This blog is written by Dr. Yanira Cruz, who is a non-employee guest blogger, sharing perspectives on the Hispanic population’s needs and concerns during COVID-19. Dr. Cruz’s authored content outside of this blog may not be representative of UnitedHealthcare Community & State’s perspectives or business approach and should not be considered endorsed by UnitedHealthcare.
For many of us, getting information about COVID-19 and the vaccine requires a simple search on the internet. But for our aging Hispanic populations, language barriers and limited experience with technology has made accurate, timely information difficult to access.
Since the pandemic began, our team at the National Hispanic Council on Aging (NHCOA) has tirelessly worked to get educational materials out in English, Spanish and Portuguese to help raise awareness about the virus in Hispanic communities. This has been especially critical because many individuals within this population are considered essential workers. And without access to COVID-19 information in a language that is easy to understand, it is difficult for these individuals to protect both themselves and their families.
Considering the unique needs of Hispanic communities
Every community has different needs. To better address unique concerns during COVID-19, NHCOA hosts virtual town halls across the nation, giving us the ability to take the pulse of local communities and understand the issues that are important to them. The council is also hosting online events at least two times per month, both in English and in Spanish, to talk through concerns and raise awareness around new resources and fact-based, timely information about the virus. Through co-branded communications with UnitedHealthcare Community & State, we have been able to deliver factual COVID-19 information with the help and support of stakeholders well-versed on this important topic.
Because Facebook is popular within Hispanic communities, we use the platform to host UnitedHealthcare Community & State providers who can answer questions about the vaccine, debunk inaccurate information and help address hesitancies. Through this outreach, combined with targeted communications promoted on social media, radio, television and through grassroot leaders in communities, the council has been able to keep members of the Hispanic community up to date as more information about the virus becomes available.
Digital experiences create barriers for aging Hispanic populations
Many of the aging Hispanic adults we work with are not familiar with online platforms and capabilities, like creating and using an email account. And many within this population do not have computers or smartphones in their homes, making it difficult for them to access the internet and schedule a vaccination appointment. Not only does this digital divide disproportionally impact older individuals who need the vaccine the most, but state vaccine registration sites are not always intuitive for individuals who do not speak English as their first language.
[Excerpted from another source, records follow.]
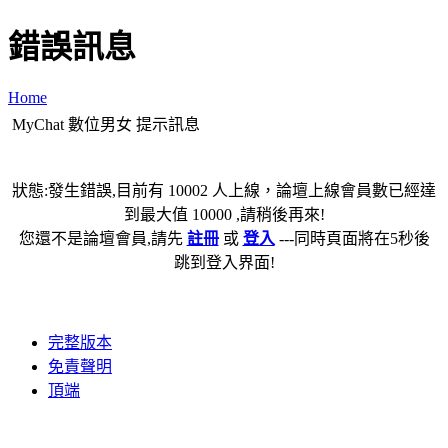
錯誤訊息
Home
MyChat 數位男女 提示訊息
狀態:發生錯誤,目前有 10002 人上線，論壇上線會員數已經達
到最大值 10000 ,請稍後再來!
您還不是論壇會員,請先
註冊
或
登入
---同時頁面將在5秒後
跳到登入界面!
完整版本
免責聲明
頂端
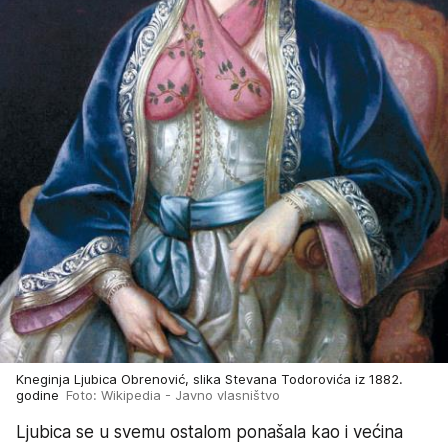
Kneginja Ljubica Obrenović, slika Stevana Todorovića iz 1882.
godine
Foto: Wikipedia - Javno vlasništvo
Ljubica se u svemu ostalom ponašala kao i većina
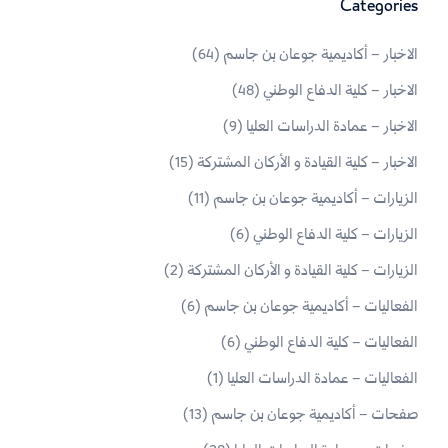
Categories
الاخبار – أكاديمية جوعان بن جاسم
(64)
الاخبار – كلية الدفاع الوطني
(48)
الاخبار – عمادة الدراسات العليا
(9)
الاخبار – كلية القيادة و الأركان المشتركة
(15)
الزيارات – أكاديمية جوعان بن جاسم
(11)
الزيارات – كلية الدفاع الوطني
(6)
الزيارات – كلية القيادة و الأركان المشتركة
(2)
الفعاليات – أكاديمية جوعان بن جاسم
(6)
الفعاليات – كلية الدفاع الوطني
(6)
الفعاليات – عمادة الدراسات العليا
(1)
صفحات – أكاديمية جوعان بن جاسم
(13)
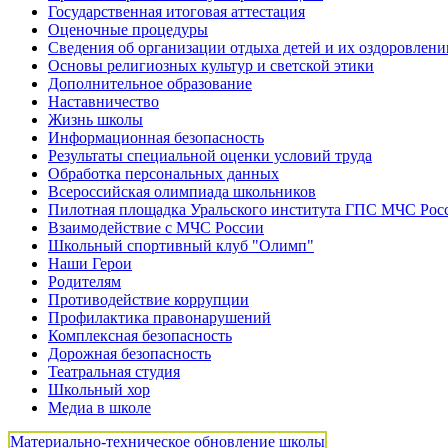
Государственная итоговая аттестация
Оценочные процедуры
Сведения об организации отдыха детей и их оздоровлени
Основы религиозных культур и светской этики
Дополнительное образование
Наставничество
Жизнь школы
Информационная безопасность
Результаты специальной оценки условий труда
Обработка персональных данных
Всероссийская олимпиада школьников
Пилотная площадка Уральского института ГПС МЧС Рос
Взаимодействие с МЧС России
Школьный спортивный клуб "Олимп"
Наши Герои
Родителям
Противодействие коррупции
Профилактика правонарушений
Комплексная безопасность
Дорожная безопасность
Театральная студия
Школьный хор
Медиа в школе
Материально-техническое обновление школы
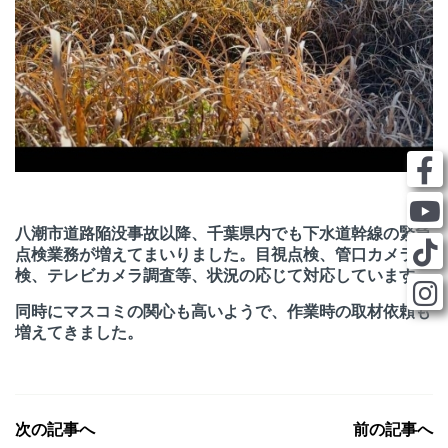
八潮市道路陥没事故以降、千葉県内でも下水道幹線の緊急
点検業務が増えてまいりました。目視点検、管口カメラ点
検、テレビカメラ調査等、状況の応じて対応しています。
同時にマスコミの関心も高いようで、作業時の取材依頼も
増えてきました。
次の記事へ
前の記事へ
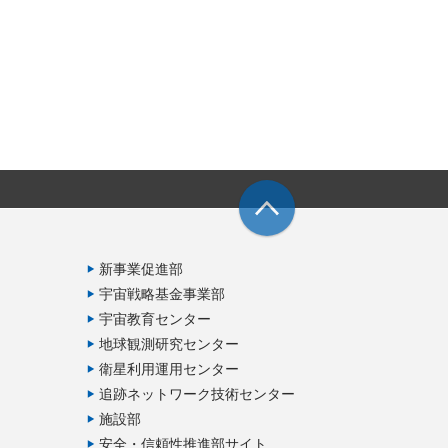
新事業促進部
宇宙戦略基金事業部
宇宙教育センター
地球観測研究センター
衛星利用運用センター
追跡ネットワーク技術センター
施設部
安全・信頼性推進部サイト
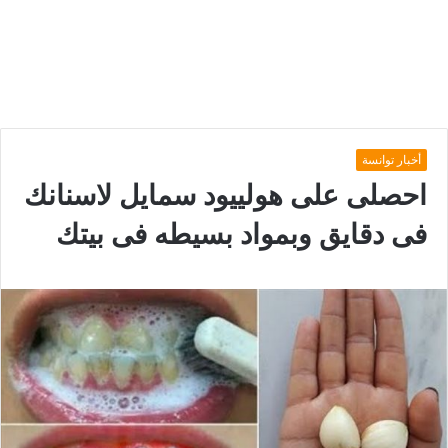
أخبار توانسة
احصلى على هولييود سمايل لاسنانك
فى دقايق وبمواد بسيطه فى بيتك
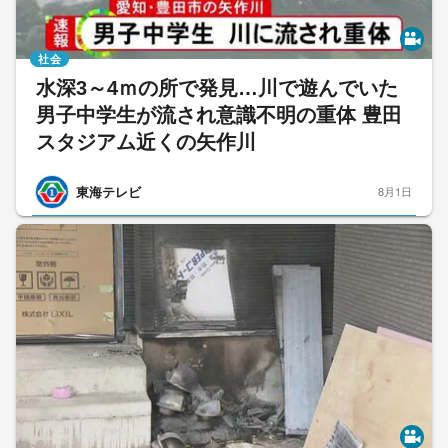
社会
水深3～4ｍの所で発見…川で遊んでいた
男子中学生が流され意識不明の重体 豊田
スタジアム近くの矢作川
東海テレビ
8月1日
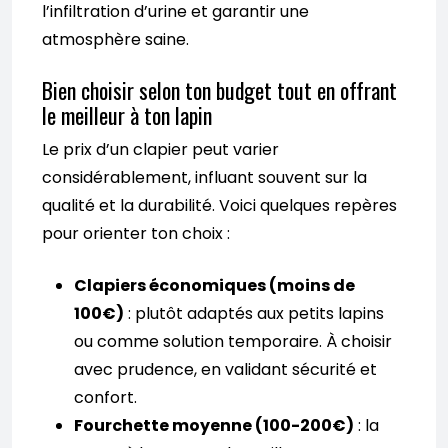
l’infiltration d’urine et garantir une
atmosphère saine.
Bien choisir selon ton budget tout en offrant
le meilleur à ton lapin
Le prix d’un clapier peut varier
considérablement, influant souvent sur la
qualité et la durabilité. Voici quelques repères
pour orienter ton choix :
Clapiers économiques (moins de
100€)
: plutôt adaptés aux petits lapins
ou comme solution temporaire. À choisir
avec prudence, en validant sécurité et
confort.
Fourchette moyenne (100-200€)
: la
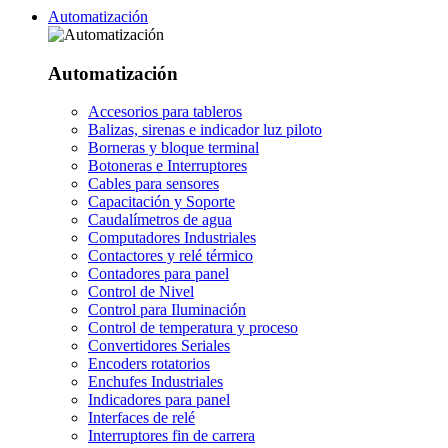
Automatización
Automatización
Accesorios para tableros
Balizas, sirenas e indicador luz piloto
Borneras y bloque terminal
Botoneras e Interruptores
Cables para sensores
Capacitación y Soporte
Caudalímetros de agua
Computadores Industriales
Contactores y relé térmico
Contadores para panel
Control de Nivel
Control para Iluminación
Control de temperatura y proceso
Convertidores Seriales
Encoders rotatorios
Enchufes Industriales
Indicadores para panel
Interfaces de relé
Interruptores fin de carrera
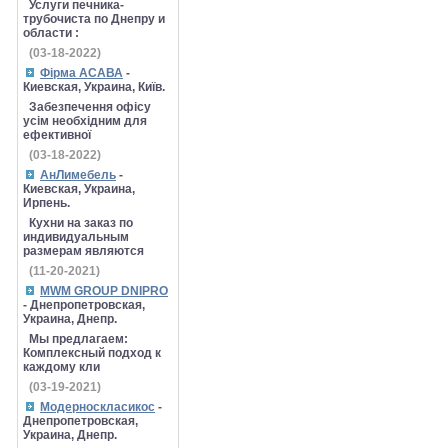
Услуги печника-
трубочиста по Днепру и
области :
(03-18-2022)
Фірма АСАВА
-
Киевская, Украина, Київ.
Забезпечення офісу
усім необхідним для
ефективної
(03-18-2022)
АнЛимебель
-
Киевская, Украина,
Ирпень.
Кухни на заказ по
индивидуальным
размерам являются
(11-20-2021)
MWM GROUP DNIPRO
- Днепропетровская,
Украина, Днепр.
Мы предлагаем:
Комплексный подход к
каждому кли
(03-19-2021)
Модерноскласикос
-
Днепропетровская,
Украина, Днепр.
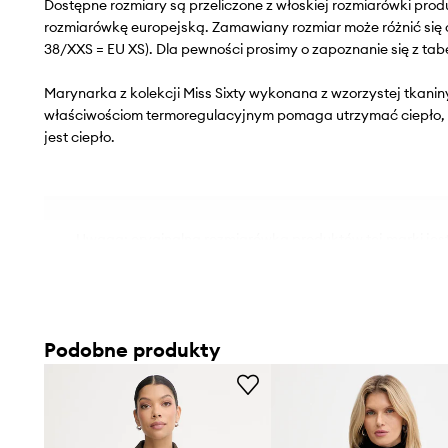
Dostępne rozmiary są przeliczone z włoskiej rozmiarówki pr
rozmiarówkę europejską. Zamawiany rozmiar może różnić się 
38/XXS = EU XS). Dla pewności prosimy o zapoznanie się z tab
Marynarka z kolekcji Miss Sixty wykonana z wzorzystej tkanin
właściwościom termoregulacyjnym pomaga utrzymać ciepło, gd
jest ciepło.
Uwaga: oryginalna rozmiarówka produktów tej marki jes
Informujemy, że rozmiary na metkach mogą różnić się o
na zastosowany przelicznik.
- Prosty, nie blokujący ruchów fason.
Podobne produkty
- Dodatkowa warstwa materiału w postaci podszewki.
- Jednorzędowe zapięcie na guziki.
- W ramiona wszyte poduszki.
- Z przodu cztery wsuwane kieszenie, które ułatwiają b
drobiazgów.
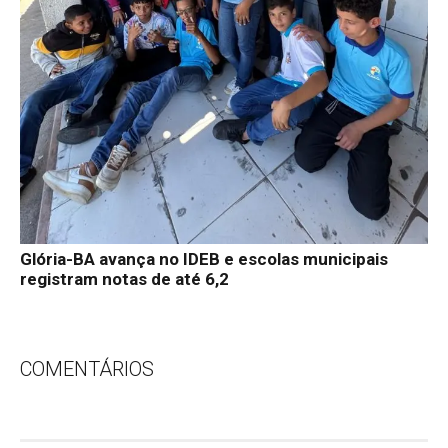
Glória-BA avança no IDEB e escolas municipais
registram notas de até 6,2
COMENTÁRIOS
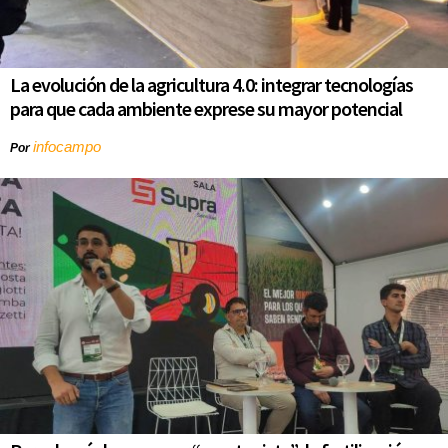
La evolución de la agricultura 4.0: integrar tecnologías
para que cada ambiente exprese su mayor potencial
infocampo
Por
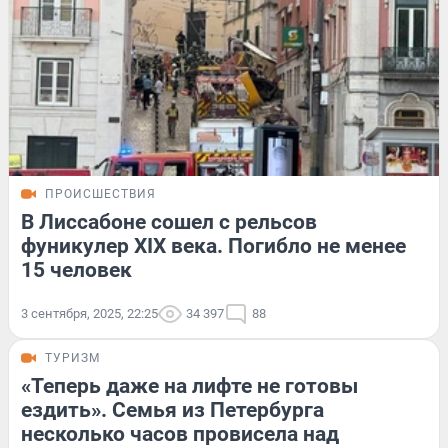
ПРОИСШЕСТВИЯ
В Лиссабоне сошел с рельсов
фуникулер XIX века. Погибло не менее
15 человек
3 сентября, 2025, 22:25
34 397
88
ТУРИЗМ
«Теперь даже на лифте не готовы
ездить». Семья из Петербурга
несколько часов провисела над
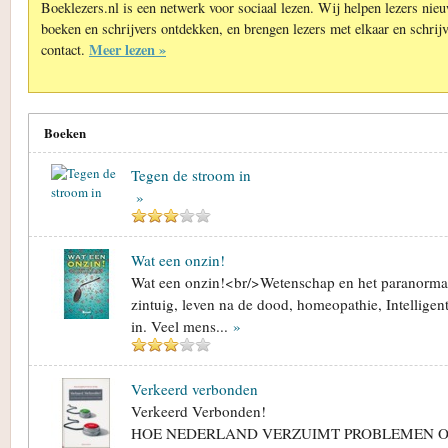
Boeklezers.nl is een netwerk voor sociaal lezen. Wij helpen lezers nie
boeken en schrijvers ontdekken, en brengen lezers met elkaar en schrijv
Meer lezen »
contact.
Boeken
Tegen de stroom in
»
Wat een onzin!
Wat een onzin!<br/>Wetenschap en het paranorma
zintuig, leven na de dood, homeopathie, Intelligent
in. Veel mens...
»
Verkeerd verbonden
Verkeerd Verbonden!
HOE NEDERLAND VERZUIMT PROBLEMEN O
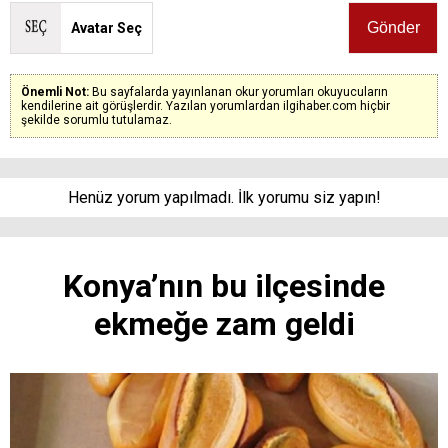
Avatar Seç
Önemli Not:
Bu sayfalarda yayınlanan okur yorumları okuyucuların
kendilerine ait görüşlerdir. Yazılan yorumlardan ilgihaber.com hiçbir
şekilde sorumlu tutulamaz.
Henüz yorum yapılmadı. İlk yorumu siz yapın!
Konya’nın bu ilçesinde
ekmeğe zam geldi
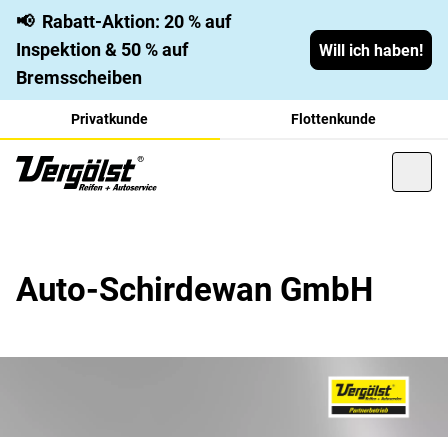
📢
Rabatt-Aktion: 20 % auf
Inspektion & 50 % auf
Will ich haben!
Bremsscheiben
Privatkunde
Flottenkunde
Auto-Schirdewan GmbH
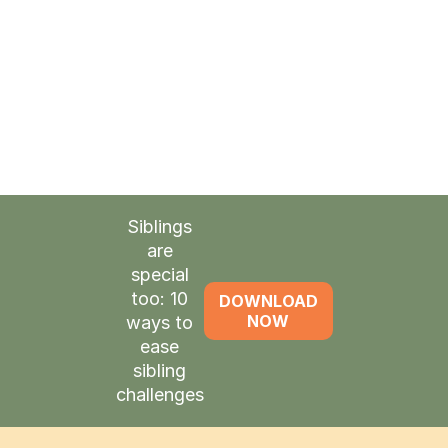
подготовки
при условии. Это может быть
использовано в качестве стимулов и
инструментов для поощрения человека во время
обучения.
Siblings
are
special
too: 10
DOWNLOAD
NOW
ways to
ease
sibling
challenges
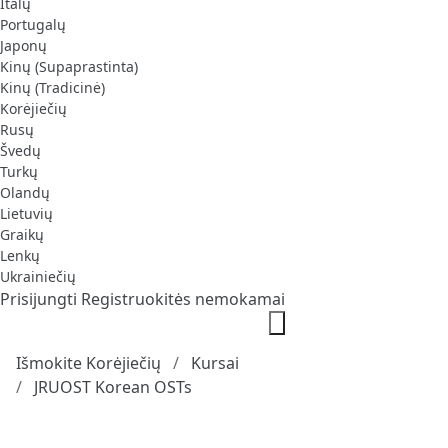
Italų
Portugalų
Japonų
Kinų (Supaprastinta)
Kinų (Tradicinė)
Korėjiečių
Rusų
Švedų
Turkų
Olandų
Lietuvių
Graikų
Lenkų
Ukrainiečių
Prisijungti
Registruokitės nemokamai
Išmokite Korėjiečių
Kursai
JRUOST Korean OSTs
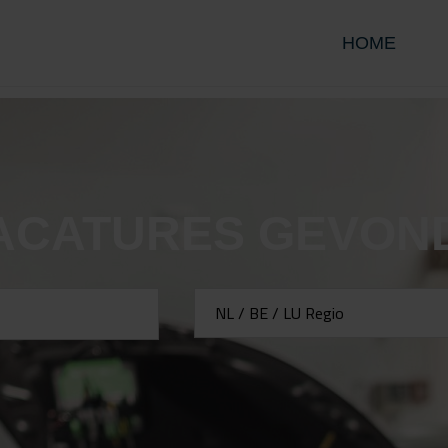
HOME
ACATURES GEVON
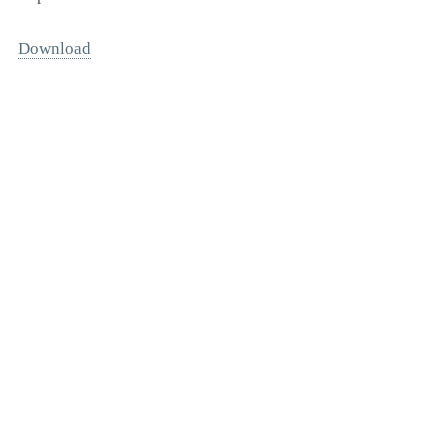
Download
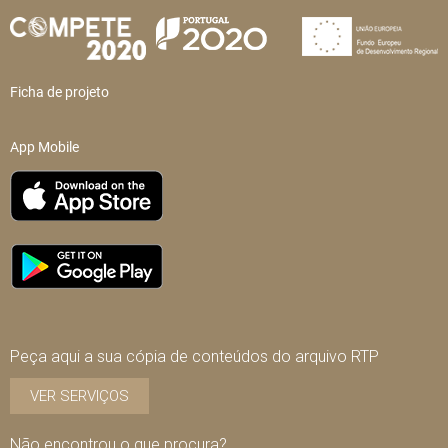
Ficha de projeto
App Mobile
Peça aqui a sua cópia de conteúdos do arquivo RTP
VER SERVIÇOS
Não encontrou o que procura?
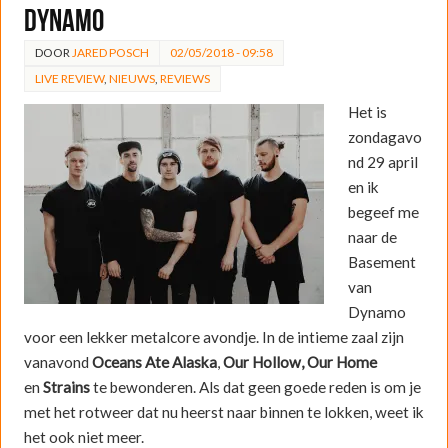
Dynamo
DOOR
JARED POSCH
02/05/2018 - 09:58
LIVE REVIEW
,
NIEUWS
,
REVIEWS
Het is
zondagavo
nd 29 april
en ik
begeef me
naar de
Basement
van
Dynamo
voor een lekker metalcore avondje. In de intieme zaal zijn
vanavond
Oceans Ate Alaska
,
Our Hollow, Our Home
en
Strains
te bewonderen. Als dat geen goede reden is om je
met het rotweer dat nu heerst naar binnen te lokken, weet ik
het ook niet meer.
Not only does this digital divide disproportionally impact older individuals who need the vaccine the most, but state vaccine registration sites are not always intuitive for individuals who do not speak English as their first language.
To fill this access gap, NHCOA has been working to help aging Hispanic individuals register for vaccinations. Since the vaccine became available, we have managed to register a handful of individuals every day to receive their first dose. But our impact still remains relatively small due to logistical barriers, such as complicated vaccine registration forms and limited appointment slots.
Extending reach to Hispanic families and caregivers
NHCOA owns housing facilities for aging Hispanic adults who live independently in Kansas and in the Washington, DC area, making it is easy for us to deliver communications in familiar ways (e.g., letters and flyers). These communications include safety precautions, as well as information about resources such as food delivery and transportation to doctor appointments — both of which are always needed, but have been even more necessary since the pandemic.
The council has also offered housing stipends to individuals who were heavily impacted by COVID-19 due to job loss. Through the program, Hispanic families whose financial status changed as a result of the pandemic could apply, with recipients selected by the council.
Inclusivity for vaccine messaging and distribution
Governing bodies are in charge of determining vaccine distribution and allocations — but today’s models are not working for the communities that need them most. And if those of us at NHCOA are only able to sign up a handful of individuals for the vaccine each day, who will help the rest of the aging Hispanic population?
Because vaccine supplies will continue to be limited, NHCOA is encouraging state and federal governments to work with community-based organizations to make sure that vaccines are prioritized for populations who need it most. Many times, these individuals are also the ones who face barriers accessing care, meaning that distribution will need to focus not only on getting vaccines to the right communities, but also ensuring vaccination sites are accessible and that all members of the population are considered. By working with organizations that directly interact with these populations, we can help improve vaccination rates and get vaccines to the people who are living with the most risk.